# [Work request]
Apart from the pictures, reproduce the data below exactly as it stands.

Electronic design files:
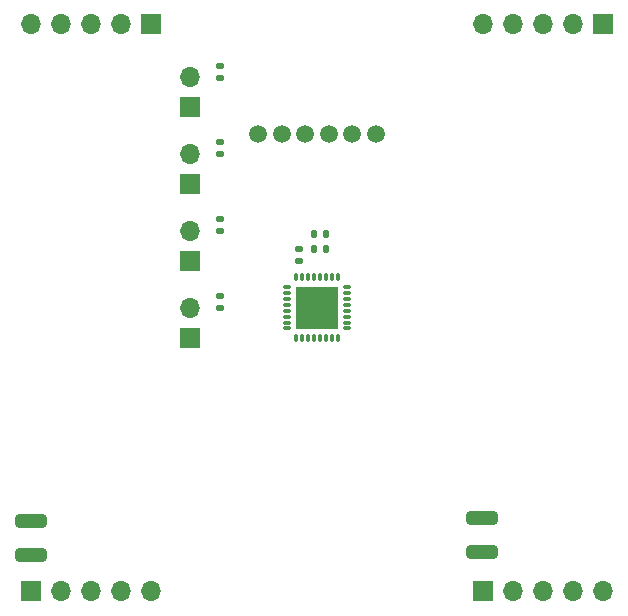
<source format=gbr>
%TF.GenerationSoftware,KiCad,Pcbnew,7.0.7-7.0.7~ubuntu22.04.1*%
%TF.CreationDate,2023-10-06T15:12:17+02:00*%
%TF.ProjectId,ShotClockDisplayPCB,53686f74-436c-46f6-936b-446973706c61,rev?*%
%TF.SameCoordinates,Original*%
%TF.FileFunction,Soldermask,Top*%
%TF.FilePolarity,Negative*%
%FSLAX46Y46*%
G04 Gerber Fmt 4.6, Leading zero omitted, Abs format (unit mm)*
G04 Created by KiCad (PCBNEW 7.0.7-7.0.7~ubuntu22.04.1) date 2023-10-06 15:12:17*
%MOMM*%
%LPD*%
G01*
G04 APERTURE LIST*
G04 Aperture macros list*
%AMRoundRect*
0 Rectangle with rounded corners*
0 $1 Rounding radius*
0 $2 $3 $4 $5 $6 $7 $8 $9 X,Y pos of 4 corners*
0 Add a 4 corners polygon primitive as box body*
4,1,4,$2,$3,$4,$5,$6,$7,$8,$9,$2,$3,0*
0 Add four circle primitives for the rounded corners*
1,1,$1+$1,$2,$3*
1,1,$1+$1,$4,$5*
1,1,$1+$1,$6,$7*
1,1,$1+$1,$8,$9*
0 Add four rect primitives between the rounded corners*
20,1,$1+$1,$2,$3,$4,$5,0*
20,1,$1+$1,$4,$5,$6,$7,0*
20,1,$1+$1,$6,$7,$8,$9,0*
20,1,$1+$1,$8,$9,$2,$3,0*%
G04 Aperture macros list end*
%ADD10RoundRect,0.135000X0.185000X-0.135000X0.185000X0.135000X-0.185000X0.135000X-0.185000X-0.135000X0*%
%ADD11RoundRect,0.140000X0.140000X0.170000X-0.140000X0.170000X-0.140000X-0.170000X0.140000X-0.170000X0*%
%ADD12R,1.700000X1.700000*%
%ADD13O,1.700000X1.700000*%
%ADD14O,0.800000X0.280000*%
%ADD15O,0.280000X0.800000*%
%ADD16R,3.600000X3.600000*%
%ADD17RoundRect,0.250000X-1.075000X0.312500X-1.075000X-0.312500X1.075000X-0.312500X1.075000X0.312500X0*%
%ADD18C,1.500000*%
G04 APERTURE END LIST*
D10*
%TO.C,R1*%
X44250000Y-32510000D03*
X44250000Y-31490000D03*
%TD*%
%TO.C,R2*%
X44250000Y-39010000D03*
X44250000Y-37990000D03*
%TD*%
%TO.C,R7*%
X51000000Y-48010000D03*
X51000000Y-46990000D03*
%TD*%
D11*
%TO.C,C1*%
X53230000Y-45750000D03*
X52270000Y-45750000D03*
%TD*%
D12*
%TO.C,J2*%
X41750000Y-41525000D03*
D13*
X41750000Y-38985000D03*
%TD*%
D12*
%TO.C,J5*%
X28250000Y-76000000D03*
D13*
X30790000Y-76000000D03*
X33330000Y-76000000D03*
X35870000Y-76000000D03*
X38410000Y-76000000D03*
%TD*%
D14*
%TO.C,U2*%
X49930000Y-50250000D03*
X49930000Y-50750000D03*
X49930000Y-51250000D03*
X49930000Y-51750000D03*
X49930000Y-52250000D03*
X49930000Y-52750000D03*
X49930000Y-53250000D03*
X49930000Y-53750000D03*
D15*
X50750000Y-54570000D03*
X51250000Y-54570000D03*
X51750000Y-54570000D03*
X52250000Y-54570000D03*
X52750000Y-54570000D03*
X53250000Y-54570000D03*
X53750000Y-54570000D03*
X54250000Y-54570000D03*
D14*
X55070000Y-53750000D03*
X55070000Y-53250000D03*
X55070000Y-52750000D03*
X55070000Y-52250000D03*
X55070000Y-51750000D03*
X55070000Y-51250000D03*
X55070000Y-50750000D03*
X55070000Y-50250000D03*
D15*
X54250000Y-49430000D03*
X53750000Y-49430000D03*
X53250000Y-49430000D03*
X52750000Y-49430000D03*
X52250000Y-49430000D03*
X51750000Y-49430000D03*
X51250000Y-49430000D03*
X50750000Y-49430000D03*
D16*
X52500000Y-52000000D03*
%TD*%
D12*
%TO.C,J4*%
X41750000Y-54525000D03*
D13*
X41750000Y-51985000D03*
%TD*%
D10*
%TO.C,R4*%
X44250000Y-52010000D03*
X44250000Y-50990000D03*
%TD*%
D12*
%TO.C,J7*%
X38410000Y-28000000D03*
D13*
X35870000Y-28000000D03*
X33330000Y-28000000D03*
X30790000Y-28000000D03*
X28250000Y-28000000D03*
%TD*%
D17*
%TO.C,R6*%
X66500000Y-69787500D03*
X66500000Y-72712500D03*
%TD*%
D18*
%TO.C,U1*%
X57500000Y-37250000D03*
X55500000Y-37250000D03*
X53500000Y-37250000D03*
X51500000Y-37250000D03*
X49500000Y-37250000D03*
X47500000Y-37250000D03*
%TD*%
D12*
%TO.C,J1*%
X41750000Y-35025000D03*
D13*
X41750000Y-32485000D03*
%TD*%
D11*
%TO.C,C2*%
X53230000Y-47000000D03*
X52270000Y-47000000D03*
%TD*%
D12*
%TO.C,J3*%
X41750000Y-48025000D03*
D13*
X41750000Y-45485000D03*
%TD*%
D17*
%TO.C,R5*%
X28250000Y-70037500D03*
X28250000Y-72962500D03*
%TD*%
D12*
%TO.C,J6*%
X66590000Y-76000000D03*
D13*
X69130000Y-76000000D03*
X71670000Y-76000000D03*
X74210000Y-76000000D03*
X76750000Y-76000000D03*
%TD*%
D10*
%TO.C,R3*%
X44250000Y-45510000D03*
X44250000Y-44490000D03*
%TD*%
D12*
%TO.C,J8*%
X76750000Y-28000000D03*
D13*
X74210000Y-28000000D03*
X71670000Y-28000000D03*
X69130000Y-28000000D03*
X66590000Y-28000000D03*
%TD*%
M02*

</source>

# [Written solution]
<source format=gbr>
%TF.GenerationSoftware,KiCad,Pcbnew,7.0.7-7.0.7~ubuntu22.04.1*%
%TF.CreationDate,2023-10-06T15:12:17+02:00*%
%TF.ProjectId,ShotClockDisplayPCB,53686f74-436c-46f6-936b-446973706c61,rev?*%
%TF.SameCoordinates,Original*%
%TF.FileFunction,Soldermask,Top*%
%TF.FilePolarity,Negative*%
%FSLAX46Y46*%
G04 Gerber Fmt 4.6, Leading zero omitted, Abs format (unit mm)*
G04 Created by KiCad (PCBNEW 7.0.7-7.0.7~ubuntu22.04.1) date 2023-10-06 15:12:17*
%MOMM*%
%LPD*%
G01*
G04 APERTURE LIST*
G04 Aperture macros list*
%AMRoundRect*
0 Rectangle with rounded corners*
0 $1 Rounding radius*
0 $2 $3 $4 $5 $6 $7 $8 $9 X,Y pos of 4 corners*
0 Add a 4 corners polygon primitive as box body*
4,1,4,$2,$3,$4,$5,$6,$7,$8,$9,$2,$3,0*
0 Add four circle primitives for the rounded corners*
1,1,$1+$1,$2,$3*
1,1,$1+$1,$4,$5*
1,1,$1+$1,$6,$7*
1,1,$1+$1,$8,$9*
0 Add four rect primitives between the rounded corners*
20,1,$1+$1,$2,$3,$4,$5,0*
20,1,$1+$1,$4,$5,$6,$7,0*
20,1,$1+$1,$6,$7,$8,$9,0*
20,1,$1+$1,$8,$9,$2,$3,0*%
G04 Aperture macros list end*
%ADD10RoundRect,0.135000X0.185000X-0.135000X0.185000X0.135000X-0.185000X0.135000X-0.185000X-0.135000X0*%
%ADD11RoundRect,0.140000X0.140000X0.170000X-0.140000X0.170000X-0.140000X-0.170000X0.140000X-0.170000X0*%
%ADD12R,1.700000X1.700000*%
%ADD13O,1.700000X1.700000*%
%ADD14O,0.800000X0.280000*%
%ADD15O,0.280000X0.800000*%
%ADD16R,3.600000X3.600000*%
%ADD17RoundRect,0.250000X-1.075000X0.312500X-1.075000X-0.312500X1.075000X-0.312500X1.075000X0.312500X0*%
%ADD18C,1.500000*%
G04 APERTURE END LIST*
D10*
%TO.C,R1*%
X44250000Y-32510000D03*
X44250000Y-31490000D03*
%TD*%
%TO.C,R2*%
X44250000Y-39010000D03*
X44250000Y-37990000D03*
%TD*%
%TO.C,R7*%
X51000000Y-48010000D03*
X51000000Y-46990000D03*
%TD*%
D11*
%TO.C,C1*%
X53230000Y-45750000D03*
X52270000Y-45750000D03*
%TD*%
D12*
%TO.C,J2*%
X41750000Y-41525000D03*
D13*
X41750000Y-38985000D03*
%TD*%
D12*
%TO.C,J5*%
X28250000Y-76000000D03*
D13*
X30790000Y-76000000D03*
X33330000Y-76000000D03*
X35870000Y-76000000D03*
X38410000Y-76000000D03*
%TD*%
D14*
%TO.C,U2*%
X49930000Y-50250000D03*
X49930000Y-50750000D03*
X49930000Y-51250000D03*
X49930000Y-51750000D03*
X49930000Y-52250000D03*
X49930000Y-52750000D03*
X49930000Y-53250000D03*
X49930000Y-53750000D03*
D15*
X50750000Y-54570000D03*
X51250000Y-54570000D03*
X51750000Y-54570000D03*
X52250000Y-54570000D03*
X52750000Y-54570000D03*
X53250000Y-54570000D03*
X53750000Y-54570000D03*
X54250000Y-54570000D03*
D14*
X55070000Y-53750000D03*
X55070000Y-53250000D03*
X55070000Y-52750000D03*
X55070000Y-52250000D03*
X55070000Y-51750000D03*
X55070000Y-51250000D03*
X55070000Y-50750000D03*
X55070000Y-50250000D03*
D15*
X54250000Y-49430000D03*
X53750000Y-49430000D03*
X53250000Y-49430000D03*
X52750000Y-49430000D03*
X52250000Y-49430000D03*
X51750000Y-49430000D03*
X51250000Y-49430000D03*
X50750000Y-49430000D03*
D16*
X52500000Y-52000000D03*
%TD*%
D12*
%TO.C,J4*%
X41750000Y-54525000D03*
D13*
X41750000Y-51985000D03*
%TD*%
D10*
%TO.C,R4*%
X44250000Y-52010000D03*
X44250000Y-50990000D03*
%TD*%
D12*
%TO.C,J7*%
X38410000Y-28000000D03*
D13*
X35870000Y-28000000D03*
X33330000Y-28000000D03*
X30790000Y-28000000D03*
X28250000Y-28000000D03*
%TD*%
D17*
%TO.C,R6*%
X66500000Y-69787500D03*
X66500000Y-72712500D03*
%TD*%
D18*
%TO.C,U1*%
X57500000Y-37250000D03*
X55500000Y-37250000D03*
X53500000Y-37250000D03*
X51500000Y-37250000D03*
X49500000Y-37250000D03*
X47500000Y-37250000D03*
%TD*%
D12*
%TO.C,J1*%
X41750000Y-35025000D03*
D13*
X41750000Y-32485000D03*
%TD*%
D11*
%TO.C,C2*%
X53230000Y-47000000D03*
X52270000Y-47000000D03*
%TD*%
D12*
%TO.C,J3*%
X41750000Y-48025000D03*
D13*
X41750000Y-45485000D03*
%TD*%
D17*
%TO.C,R5*%
X28250000Y-70037500D03*
X28250000Y-72962500D03*
%TD*%
D12*
%TO.C,J6*%
X66590000Y-76000000D03*
D13*
X69130000Y-76000000D03*
X71670000Y-76000000D03*
X74210000Y-76000000D03*
X76750000Y-76000000D03*
%TD*%
D10*
%TO.C,R3*%
X44250000Y-45510000D03*
X44250000Y-44490000D03*
%TD*%
D12*
%TO.C,J8*%
X76750000Y-28000000D03*
D13*
X74210000Y-28000000D03*
X71670000Y-28000000D03*
X69130000Y-28000000D03*
X66590000Y-28000000D03*
%TD*%
M02*

</source>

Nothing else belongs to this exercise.